Indudablemente, con la segunda parte, la hazaña quedaba mucho más completa, y Cayetano la redondeó al asegurar que había regresado a una media de ochenta, que en la recta de Caldas había alcanzado los ciento veinte, y que no le habían fallado los reflejos ni una vez. Alguien rió… y tuvo que echar un pulso con Cayetano, que estaba dispuesto a contender con todos. Nadie aceptó el desafío.

Pero no por el hecho de quedar la aventura redondeada resultaba más clara. Emparejados a la salida del Casino, el boticario y el maestro se expusieron sus puntos de vista, que sólo coincidían en reconocer un fondo de misterio —para el maestro, ni siquiera eso, sino sólo un último dato incógnito—. Don Lino se negaba a aceptar que Cayetano, políticamente responsable, se jugase su reputación con un acto de señoritismo: «A mi razón, decía, no le bastan las apariencias.

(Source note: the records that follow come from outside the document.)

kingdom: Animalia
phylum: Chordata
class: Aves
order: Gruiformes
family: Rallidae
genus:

Mi razón exige poner en claro lo misterioso, porque lo misterioso no existe, no es más que el resultado de ignorar las causas de los efectos». El punto de vista de don Baldomero revelaba, no sólo su resignación racional ante el misterio como entidad superior a la razón, sino el convencimiento de que ciertas formas de estupidez obedecían a causas misteriosas que nunca podrían ser dilucidadas; pero se cuidó de especificar que no toda la aventura de Cayetano le parecía estúpida, y que alguna de sus partes le despertaba una admiración molesta e involuntaria, pero indudable; «porque, amigo mío, ¿cuántos años hace que usted y yo somos incapaces de contentar a dos mujeres?». Cuando se separaron, el boticario se dirigió al pazo del Penedo. Tuvo que detenerse en dos tabernas y beber dos vasos de vino; pero, por fin, llegó. En el zaguán, Paquito el
Relojero
le tomó el pelo y le pidió un pitillo.